What it gives up in feature breadth, it makes up in speed and performance. The product runs on any processor from an Atom 2 on up and is usable with only 4GB of memory. Lightroom is rather boggy at 8GB and you need 16GB of memory to get decent performance out of the current V8 of Lightroom Classic CC.

Note that I am talking about Lightroom Classic CC here, not the web oriented Lightroom CC designed and built predominantly for those using their phones to take pictures. Lightroom CC is rather brain dead for serious editors. Not so DXO PhotoLab,

In fact, that may be a minor downfall for DXO PhotoLab, although not in my case. There are a number of Lightroom develop alternatives out in the market such as Skylum’s Luminar and ON1 Photo RAW. Their user focus is built around the use of presets. This is very Instagram user friendly, and ideal for those who really don’t want to actually edit and just want to slap a look on a picture and be done with it. You can edit with these tools, but it is absolutely not the primary UI.
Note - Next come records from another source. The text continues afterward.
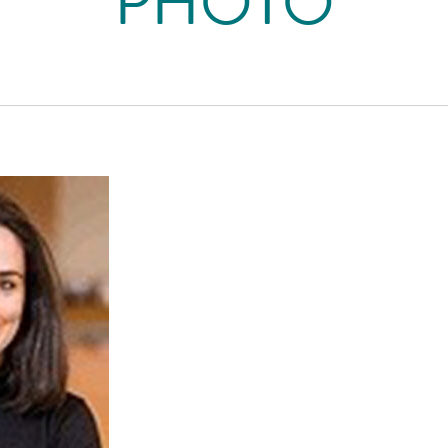
PHOTO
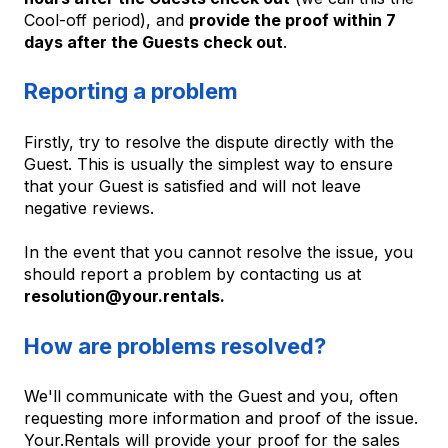
Cool-off period), and
provide the proof within 7
days after the Guests check out
.
Reporting a problem
Firstly, try to resolve the dispute directly with the
Guest. This is usually the simplest way to ensure
that your Guest is satisfied and will not leave
negative reviews.
In the event that you cannot resolve the issue, you
should report a problem by contacting us at
resolution@your.rentals.
How are problems resolved?
We'll communicate with the Guest and you, often
requesting more information and proof of the issue.
Your.Rentals will provide your proof for the sales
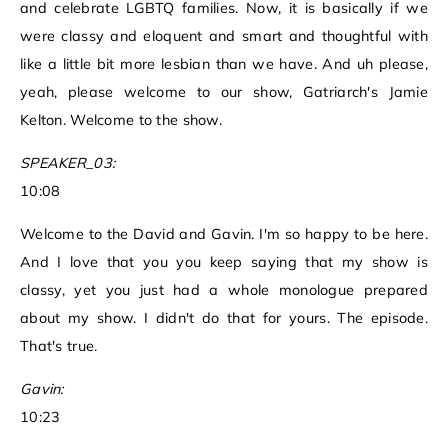
and celebrate LGBTQ families. Now, it is basically if we
were classy and eloquent and smart and thoughtful with
like a little bit more lesbian than we have. And uh please,
yeah, please welcome to our show, Gatriarch's Jamie
Kelton. Welcome to the show.
SPEAKER_03:
10:08
Welcome to the David and Gavin. I'm so happy to be here.
And I love that you you keep saying that my show is
classy, yet you just had a whole monologue prepared
about my show. I didn't do that for yours. The episode.
That's true.
Gavin:
10:23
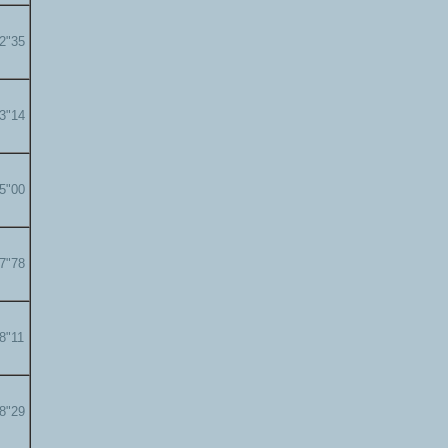
22"35
23"14
25"00
27"78
28"11
28"29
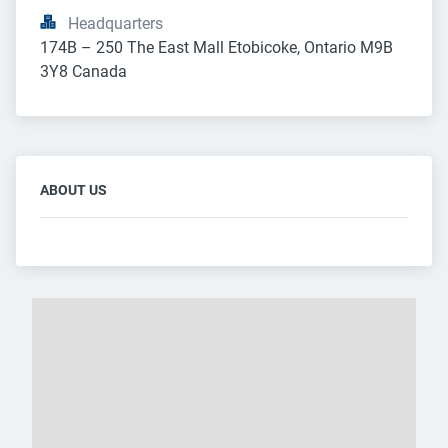
Headquarters
174B – 250 The East Mall Etobicoke, Ontario M9B 
3Y8 Canada
ABOUT US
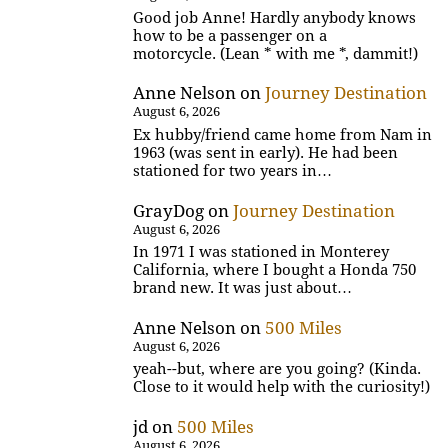
Good job Anne! Hardly anybody knows
how to be a passenger on a
motorcycle. (Lean * with me *, dammit!)
Anne Nelson
on
Journey Destination
August 6, 2026
Ex hubby/friend came home from Nam in
1963 (was sent in early). He had been
stationed for two years in…
GrayDog
on
Journey Destination
August 6, 2026
In 1971 I was stationed in Monterey
California, where I bought a Honda 750
brand new. It was just about…
Anne Nelson
on
500 Miles
August 6, 2026
yeah--but, where are you going? (Kinda.
Close to it would help with the curiosity!)
jd
on
500 Miles
August 6, 2026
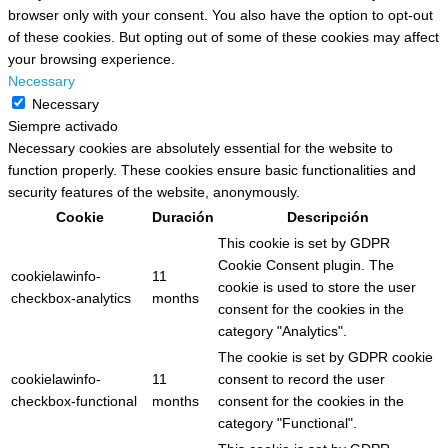
browser only with your consent. You also have the option to opt-out
of these cookies. But opting out of some of these cookies may affect
your browsing experience.
Necessary
Necessary
Siempre activado
Necessary cookies are absolutely essential for the website to
function properly. These cookies ensure basic functionalities and
security features of the website, anonymously.
Cookie
Duración
Descripción
This cookie is set by GDPR
Cookie Consent plugin. The
cookielawinfo-
11
cookie is used to store the user
checkbox-analytics
months
consent for the cookies in the
category "Analytics".
The cookie is set by GDPR cookie
cookielawinfo-
11
consent to record the user
checkbox-functional
months
consent for the cookies in the
category "Functional".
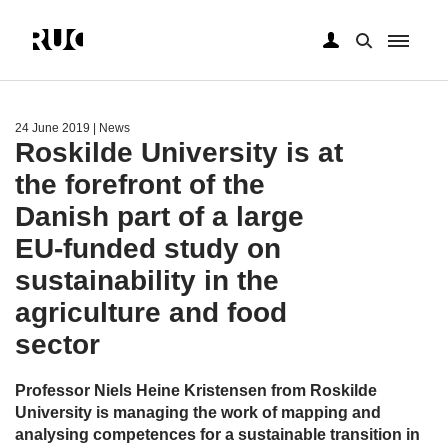
Skip
to
main
24 June 2019
| News
content
Roskilde University is at
the forefront of the
Danish part of a large
EU-funded study on
sustainability in the
agriculture and food
sector
Professor Niels Heine Kristensen from Roskilde
University is managing the work of mapping and
analysing competences for a sustainable transition in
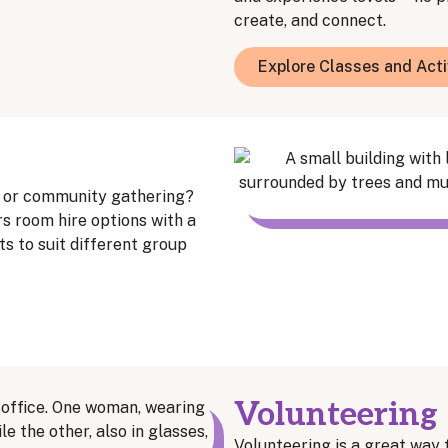
create, and connect.
Explore Classes and Acti
, or community gathering?
 room hire options with a
s to suit different group
Volunteering
Volunteering is a great way 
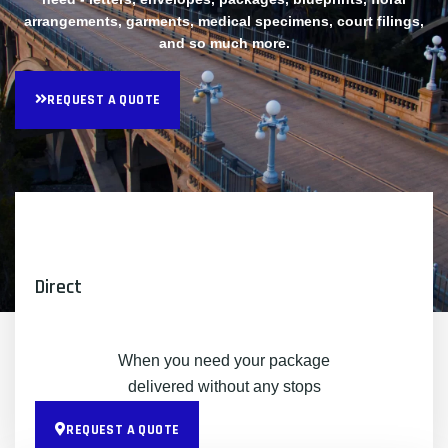
arrangements, garments, medical specimens, court filings,
and so much more.
REQUEST A QUOTE
Direct
When you need your package
delivered without any stops
REQUEST A QUOTE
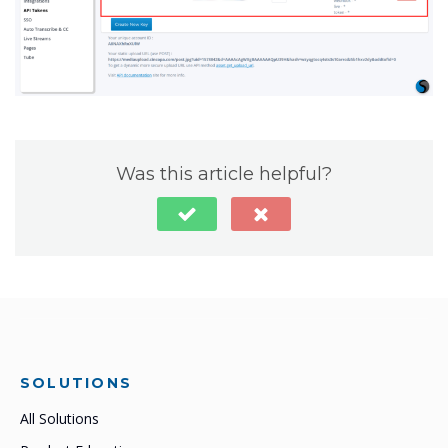
Was this article helpful?
SOLUTIONS
All Solutions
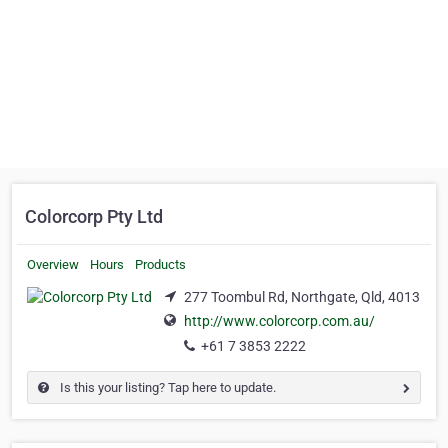
Colorcorp Pty Ltd
Overview
Hours
Products
277 Toombul Rd, Northgate, Qld, 4013
http://www.colorcorp.com.au/
+61 7 3853 2222
Is this your listing? Tap here to update.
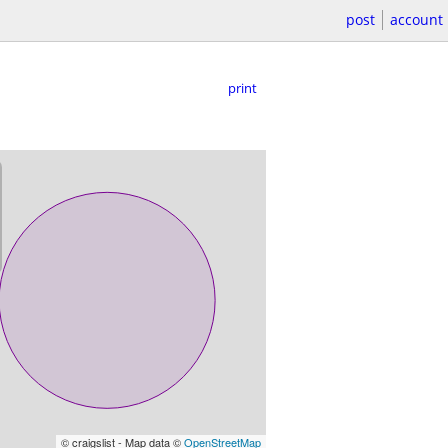
post
account
print
© craigslist - Map data ©
OpenStreetMap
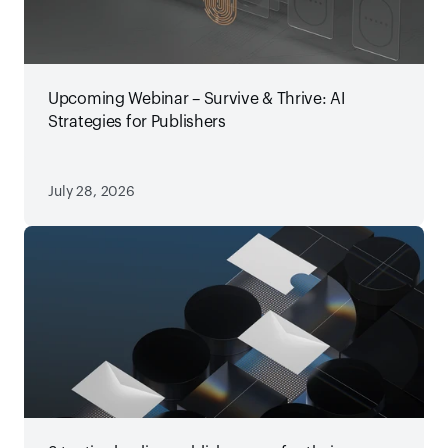
Upcoming Webinar – Survive & Thrive: AI
Strategies for Publishers
July 28, 2026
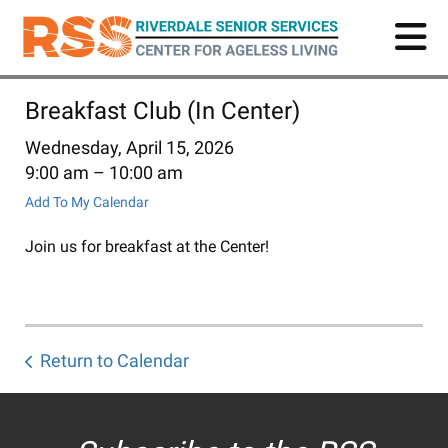
Skip
to
main
content
Breakfast Club (In Center)
Wednesday, April 15, 2026
9:00 am
10:00 am
Add To My Calendar
Join us for breakfast at the Center!
Return to Calendar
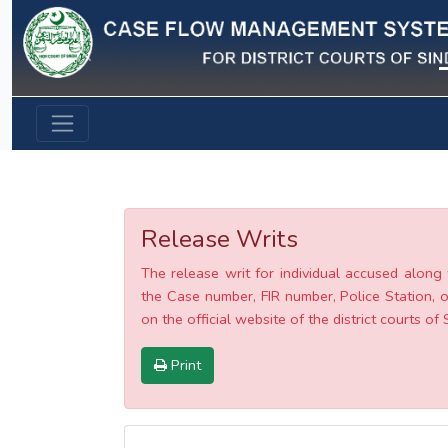
Previous
Release Writs
The release writ for individual accused along 
the Case number, FIR number, Police Station, o
on the official website of the district courts of 
Print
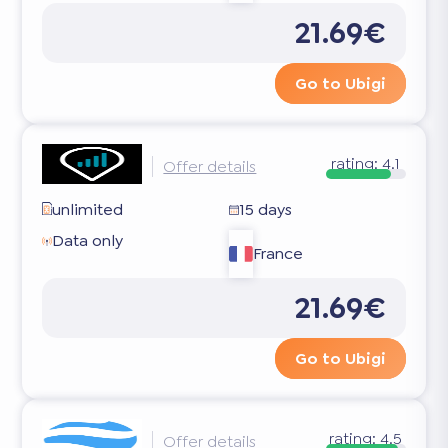
21.69€
Go to Ubigi
rating:
4.1
Offer details
unlimited
15 days
Data only
France
21.69€
Go to Ubigi
rating:
4.5
Offer details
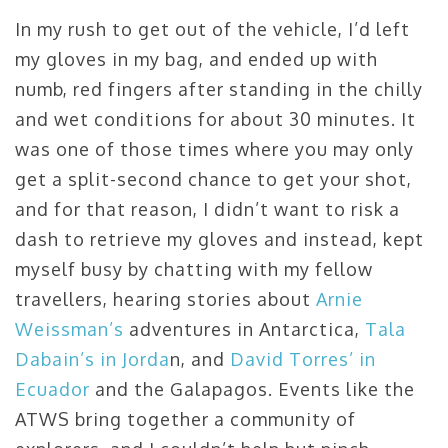
In my rush to get out of the vehicle, I’d left
my gloves in my bag, and ended up with
numb, red fingers after standing in the chilly
and wet conditions for about 30 minutes. It
was one of those times where you may only
get a split-second chance to get your shot,
and for that reason, I didn’t want to risk a
dash to retrieve my gloves and instead, kept
myself busy by chatting with my fellow
travellers, hearing stories about
Arnie
Weissman’s
adventures in Antarctica,
Tala
Dabain’s in Jorda
n, and
David Torres’ in
Ecuador
and the Galapagos. Events like the
ATWS bring together a community of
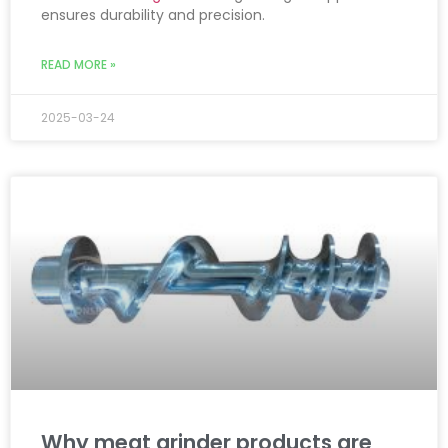
ensures durability and precision.
READ MORE »
2025-03-24
Why meat grinder products are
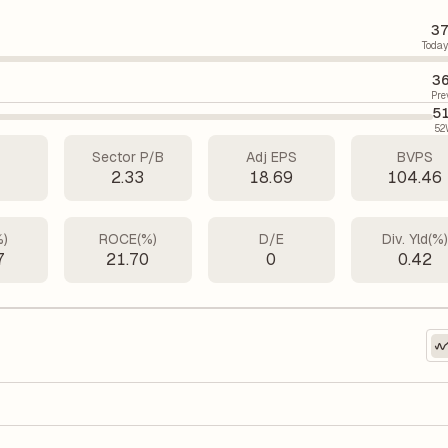
37
Today
36
Pre
5
52
Sector P/B
Adj EPS
BVPS
7
2.33
18.69
104.46
%)
ROCE(%)
D/E
Div. Yld(%
7
21.70
0
0.42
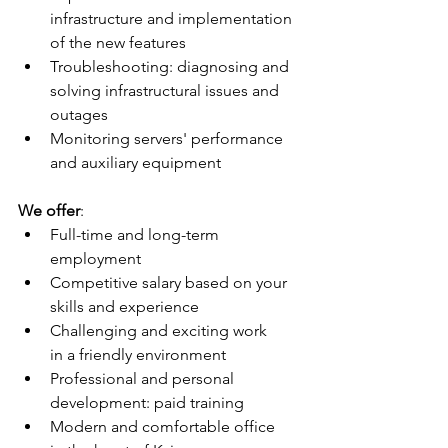
infrastructure and implementation 
of the new features
Troubleshooting: diagnosing and 
solving infrastructural issues and 
outages
Monitoring servers' performance 
and auxiliary equipment
We offer
:
Full-time and long-term 
employment
Competitive salary based on your 
skills and experience
Challenging and exciting work 
in a friendly environment
Professional and personal 
development: paid training
Modern and comfortable office 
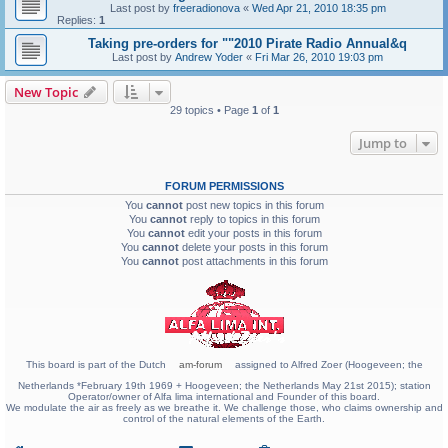
Last post by
freeradionova
«
Wed Apr 21, 2010 18:35 pm
Replies:
1
Taking pre-orders for ""2010 Pirate Radio Annual&q
Last post by
Andrew Yoder
«
Fri Mar 26, 2010 19:03 pm
New Topic
29 topics • Page
1
of
1
Jump to
FORUM PERMISSIONS
You
cannot
post new topics in this forum
You
cannot
reply to topics in this forum
You
cannot
edit your posts in this forum
You
cannot
delete your posts in this forum
You
cannot
post attachments in this forum
This board is part of the Dutch
am-forum
assigned to Alfred Zoer (Hoogeveen; the
Netherlands *February 19th 1969 + Hoogeveen; the Netherlands May 21st 2015); station
Operator/owner of Alfa lima international and Founder of this board.
We modulate the air as freely as we breathe it. We challenge those, who claims ownership and
control of the natural elements of the Earth.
DXO PhotoLab is best suited to the more serious editor. It is not preset based. You actually are doing the editing yourself, not just whacking the image with someone else’s generic idea. It therefore does have a learning curve to some extent and there are tutorials available to help you with learning the tool.

One of my favourite features is Clearview, a function that I have not found elsewhere. A few years ago I was photographing over the Grand Canyon from inside a Eurocopter and regulations did not allow for the doors to be open. Thus I was shooting through the bubble. I tried lots of tricks to knock down the glare and reflections that were coming from so many angles that a polarizer was no help at all. Bringing the image into DXO PhotoLab made all the difference in the world.

 Shot from inside the bubble of a Eurocopter 165 with a Canon 1Dx and Canon 28-300 zoom and processed in DXO PhotoLab Elite V1.  You cannot tell that this was shot through flaring and reflecting helicopter glass

Shot from inside the bubble of a Eurocopter 165 with a Canon 1Dx and Canon 28-300 zoom and processed in DXO PhotoLab Elite V1. You cannot tell that this was shot through flaring and reflecting helicopter glass

DXO PhotoLab 2 comes in two versions, Essentials at $99 USD and Elite at $149 USD. As an owner of the prior release version one, my upgrade was about $90 CAD. DXO has stores in different currencies. There is a limited time 30% offer on now. Head over to https://shop.dxo.com/us/photo-software/dxo-photolab to purchase or download a 30 Day trial to see if the software fits your needs.

As some of you may know, it is DXO that saved and rejuvenated the popular Nik Collection. DXO PhotoLab 2 not only brings the best optics correction in the industry, it also brings Nik’s powerful and easy to use U-Point controls. If you have never used U-Point it allows you to define where changes get made similar to an Automask in Lightroom but with more control, although that level of control may not be immediately obvious.

I like the tool very much. In my own use cases it is more valuable to me than say Luminar or ON1 but you should make the determination based on your own use cases.